Everyone on a health care team is uniquely trained and valuable, but the training between different members of the health care team is different. Non-physician providers such as nurse practitioners and physician assistants are critical members of those teams, but not substitutes for physicians.

Why is osteopathic medicine so well-suited to address the urgent need for physicians in underserved areas?

DO schools tend to be in these high-need areas to a greater extent than allopathic schools are. DO schools also tend to recruit students from high-need communities, and after those students graduate, they are more likely to practice in high-need areas. A study I co-authored that was published recently in The Journal of the American Osteopathic Association found that DO ophthalmologists in Michigan are more likely to practice in smaller rural communities than their MD counterparts.

I actively sought out a residency position in a high-need area. That’s the kind of practice environment that, for me, is the most rewarding.

How can DOs get involved and make sure their opinions are heard and understood by legislators?

If physicians are not at the table, other people make decisions for us. One of the ways other lobbies and groups have been so effective is by sticking together as a group. So we have to be active in our national and state associations, because that’s how you get strength in numbers.

Physicians are the best possible advocate for patients, so it’s critically important for us to be involved in advocacy.

Related reading:

A case for a paradigm shift in rural health care

Physician shortages have states offering perks to new doctors. Is it working?


  1. Hailey Dempster

    Interesting read. It is clear that solutions to the physician shortage need to be strategic. We need to think about the future and what will happen 10 or 15 years down the line. Filling This gap by a blanket lifting of the cap or expanding scope of work for non physician providers puts a band aid on a hemorrhage.

  2. kB

    This is a thoughtful article that speaks to some cureent issues in Healthcare. And with funds being diverted from physician education to Non physician education the physician shortage will be worse because of poor planning.

  3. DO

    Interesting concept.

    However, I believe the majority of DO’s don’t want to practice in rural or such isolated areas.

    Many tend to gravitate towards the cities and more populous areas.

    The use of Non-Physician providers in rural areas makes sense unfortunately

    1. OMSIV

      The data suggests the opposite of your experience.

      From PCPs to Surgical sub specialists, DOs tend to gravitate to smaller cities and communities. I invite you to check out the citations in the Cureus article cited here

      1. DO

        You can move to small cities, away from the major population centers.

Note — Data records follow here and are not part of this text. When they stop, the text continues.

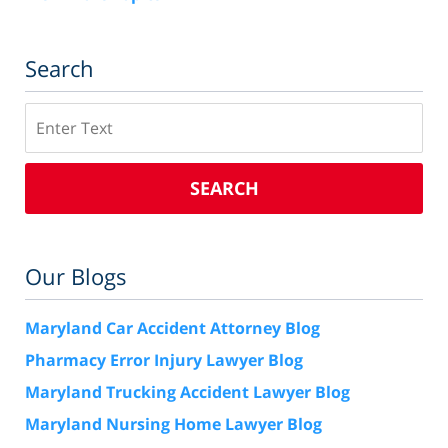
Search
Search
SEARCH
Our Blogs
Maryland Car Accident Attorney Blog
Pharmacy Error Injury Lawyer Blog
Maryland Trucking Accident Lawyer Blog
Maryland Nursing Home Lawyer Blog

        I will stick to being in the suburbs of these major population centers

  4. Proud DO

    DOs do a better job of serving the underserved – as compared even to midlevels. The answer is not midlevel expansion of scope and/or giving up supervision of midlevels. As a physician with public health graduate training as well as experience in both physician demography and public health in addition to medicine – I wholeheartedly agree with the main line of this article: physicians need to get off the sidelines and chart our own legislative course rather than have others do it for us.